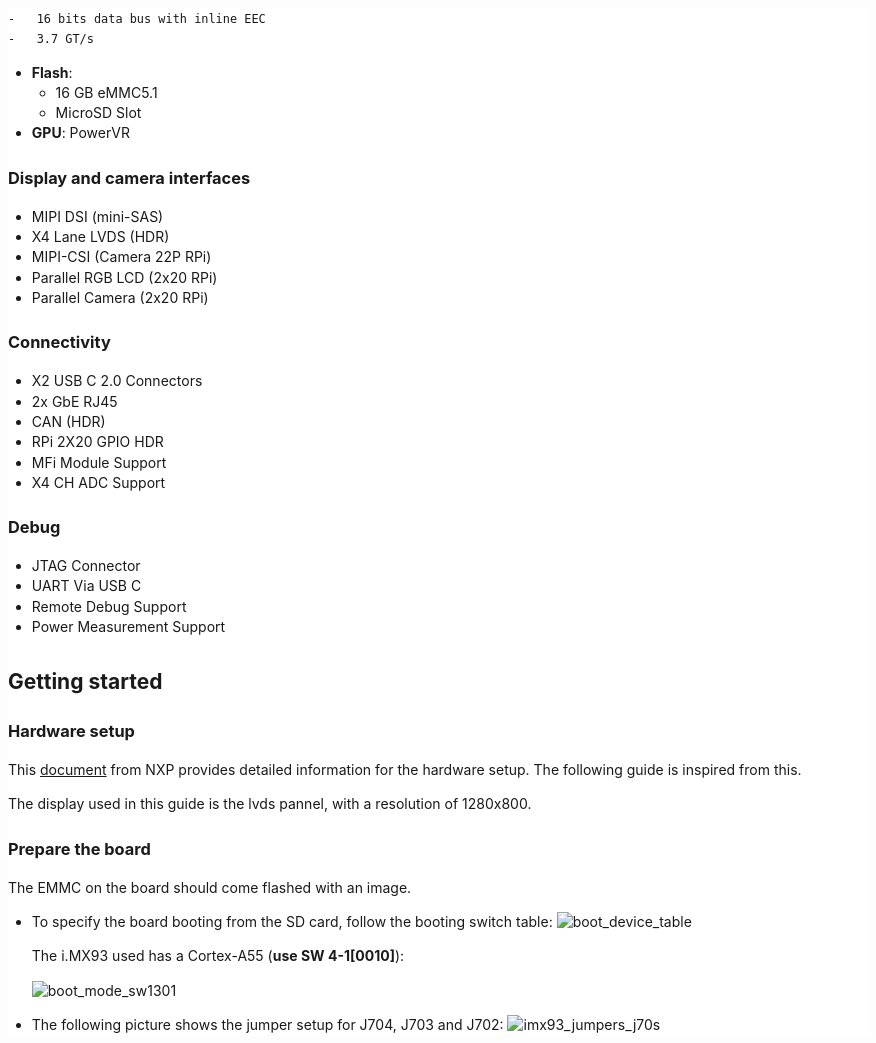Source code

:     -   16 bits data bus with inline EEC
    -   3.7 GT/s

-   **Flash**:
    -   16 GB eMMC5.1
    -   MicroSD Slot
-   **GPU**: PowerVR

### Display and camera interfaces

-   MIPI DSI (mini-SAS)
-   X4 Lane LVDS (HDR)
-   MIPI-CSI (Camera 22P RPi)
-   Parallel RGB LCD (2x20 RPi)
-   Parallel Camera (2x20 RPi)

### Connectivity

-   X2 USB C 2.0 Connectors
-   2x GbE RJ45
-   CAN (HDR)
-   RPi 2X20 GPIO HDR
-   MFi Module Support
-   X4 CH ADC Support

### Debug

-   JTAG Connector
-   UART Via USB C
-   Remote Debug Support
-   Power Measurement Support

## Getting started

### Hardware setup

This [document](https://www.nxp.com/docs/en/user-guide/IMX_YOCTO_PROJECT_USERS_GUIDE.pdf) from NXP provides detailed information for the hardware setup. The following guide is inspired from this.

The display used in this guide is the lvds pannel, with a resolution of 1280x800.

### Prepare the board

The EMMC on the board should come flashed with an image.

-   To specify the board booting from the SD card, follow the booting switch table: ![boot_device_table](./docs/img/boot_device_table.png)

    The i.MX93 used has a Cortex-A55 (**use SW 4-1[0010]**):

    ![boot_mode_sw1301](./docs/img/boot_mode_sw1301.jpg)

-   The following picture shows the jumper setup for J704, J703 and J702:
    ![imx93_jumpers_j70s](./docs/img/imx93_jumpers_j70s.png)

==

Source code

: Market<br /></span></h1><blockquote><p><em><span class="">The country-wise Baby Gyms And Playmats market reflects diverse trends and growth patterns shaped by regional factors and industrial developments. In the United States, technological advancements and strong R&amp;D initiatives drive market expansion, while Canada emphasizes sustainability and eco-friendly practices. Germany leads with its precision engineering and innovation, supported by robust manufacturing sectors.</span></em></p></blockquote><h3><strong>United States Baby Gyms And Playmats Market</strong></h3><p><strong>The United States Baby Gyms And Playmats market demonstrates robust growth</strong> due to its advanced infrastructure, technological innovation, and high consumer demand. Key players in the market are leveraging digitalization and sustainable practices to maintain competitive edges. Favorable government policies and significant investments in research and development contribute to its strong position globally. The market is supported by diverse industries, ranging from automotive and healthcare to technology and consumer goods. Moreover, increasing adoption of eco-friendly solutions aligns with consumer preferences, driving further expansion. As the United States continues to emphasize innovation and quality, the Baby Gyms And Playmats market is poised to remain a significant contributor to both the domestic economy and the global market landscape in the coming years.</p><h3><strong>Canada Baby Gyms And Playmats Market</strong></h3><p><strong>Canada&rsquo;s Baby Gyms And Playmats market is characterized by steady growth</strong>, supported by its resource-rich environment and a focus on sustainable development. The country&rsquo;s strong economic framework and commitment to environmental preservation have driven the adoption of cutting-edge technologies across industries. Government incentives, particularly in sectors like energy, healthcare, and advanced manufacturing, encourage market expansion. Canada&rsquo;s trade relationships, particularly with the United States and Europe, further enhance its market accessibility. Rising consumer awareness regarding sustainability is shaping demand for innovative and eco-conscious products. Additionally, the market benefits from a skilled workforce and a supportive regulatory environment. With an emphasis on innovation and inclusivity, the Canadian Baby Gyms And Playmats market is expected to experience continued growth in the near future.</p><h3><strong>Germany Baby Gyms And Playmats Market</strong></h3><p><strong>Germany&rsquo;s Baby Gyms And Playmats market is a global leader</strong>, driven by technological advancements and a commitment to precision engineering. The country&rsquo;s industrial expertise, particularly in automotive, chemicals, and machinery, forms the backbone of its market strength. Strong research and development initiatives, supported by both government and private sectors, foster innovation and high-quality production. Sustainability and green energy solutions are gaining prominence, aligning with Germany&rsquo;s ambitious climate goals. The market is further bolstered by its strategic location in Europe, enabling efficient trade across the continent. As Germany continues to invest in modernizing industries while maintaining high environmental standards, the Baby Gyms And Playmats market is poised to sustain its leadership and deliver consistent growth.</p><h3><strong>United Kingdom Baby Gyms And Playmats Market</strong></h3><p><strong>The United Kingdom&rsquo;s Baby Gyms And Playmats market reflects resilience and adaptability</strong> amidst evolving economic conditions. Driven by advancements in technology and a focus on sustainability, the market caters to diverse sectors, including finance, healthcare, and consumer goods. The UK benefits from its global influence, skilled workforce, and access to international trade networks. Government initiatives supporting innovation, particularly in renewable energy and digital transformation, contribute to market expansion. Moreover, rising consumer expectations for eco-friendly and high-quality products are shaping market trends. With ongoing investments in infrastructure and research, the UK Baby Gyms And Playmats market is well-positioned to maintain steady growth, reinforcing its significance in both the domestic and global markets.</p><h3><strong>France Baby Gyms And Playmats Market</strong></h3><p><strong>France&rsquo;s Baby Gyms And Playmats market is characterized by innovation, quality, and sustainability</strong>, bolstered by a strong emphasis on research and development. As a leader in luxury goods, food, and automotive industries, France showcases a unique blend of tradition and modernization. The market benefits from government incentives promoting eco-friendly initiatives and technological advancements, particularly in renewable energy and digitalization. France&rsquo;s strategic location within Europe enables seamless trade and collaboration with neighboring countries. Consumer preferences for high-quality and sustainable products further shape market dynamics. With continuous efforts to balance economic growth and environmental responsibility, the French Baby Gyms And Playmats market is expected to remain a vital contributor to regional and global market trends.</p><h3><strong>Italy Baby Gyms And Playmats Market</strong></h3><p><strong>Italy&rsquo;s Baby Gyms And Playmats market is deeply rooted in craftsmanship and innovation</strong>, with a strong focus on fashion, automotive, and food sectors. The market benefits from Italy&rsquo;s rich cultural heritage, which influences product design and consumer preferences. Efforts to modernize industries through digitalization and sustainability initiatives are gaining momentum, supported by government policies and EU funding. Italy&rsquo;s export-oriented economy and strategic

#### [Exercise directions]
Reply with nothing except the number of lines in the records that include the word "following".

#### [Written reply]
2